Task prompt:
Reproduce verbatim the final portion of the material below, from the line containing "<td>-0.013043</td>" through its last line, and nothing else.

Input data Start Marker

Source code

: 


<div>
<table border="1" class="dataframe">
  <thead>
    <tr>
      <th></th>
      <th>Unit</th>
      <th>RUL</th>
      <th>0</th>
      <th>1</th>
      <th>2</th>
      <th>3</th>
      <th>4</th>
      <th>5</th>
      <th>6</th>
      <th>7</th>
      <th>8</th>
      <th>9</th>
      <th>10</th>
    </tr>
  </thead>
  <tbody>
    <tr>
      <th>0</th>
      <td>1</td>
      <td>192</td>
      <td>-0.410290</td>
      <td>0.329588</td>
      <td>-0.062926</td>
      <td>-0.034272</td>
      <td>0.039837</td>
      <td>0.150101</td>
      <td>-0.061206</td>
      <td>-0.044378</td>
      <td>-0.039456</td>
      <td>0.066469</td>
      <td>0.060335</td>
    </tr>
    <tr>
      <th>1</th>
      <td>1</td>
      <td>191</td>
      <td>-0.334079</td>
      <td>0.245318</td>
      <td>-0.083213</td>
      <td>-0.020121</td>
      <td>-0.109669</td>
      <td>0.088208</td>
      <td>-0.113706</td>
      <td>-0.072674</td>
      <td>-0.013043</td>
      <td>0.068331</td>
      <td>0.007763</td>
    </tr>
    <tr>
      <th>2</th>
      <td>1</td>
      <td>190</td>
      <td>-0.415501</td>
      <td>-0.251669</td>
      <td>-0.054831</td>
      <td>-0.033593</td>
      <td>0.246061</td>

Input data End Marker

Response to this exercise:
      <td>-0.013043</td>
      <td>0.068331</td>
      <td>0.007763</td>
    </tr>
    <tr>
      <th>2</th>
      <td>1</td>
      <td>190</td>
      <td>-0.415501</td>
      <td>-0.251669</td>
      <td>-0.054831</td>
      <td>-0.033593</td>
      <td>0.246061</td>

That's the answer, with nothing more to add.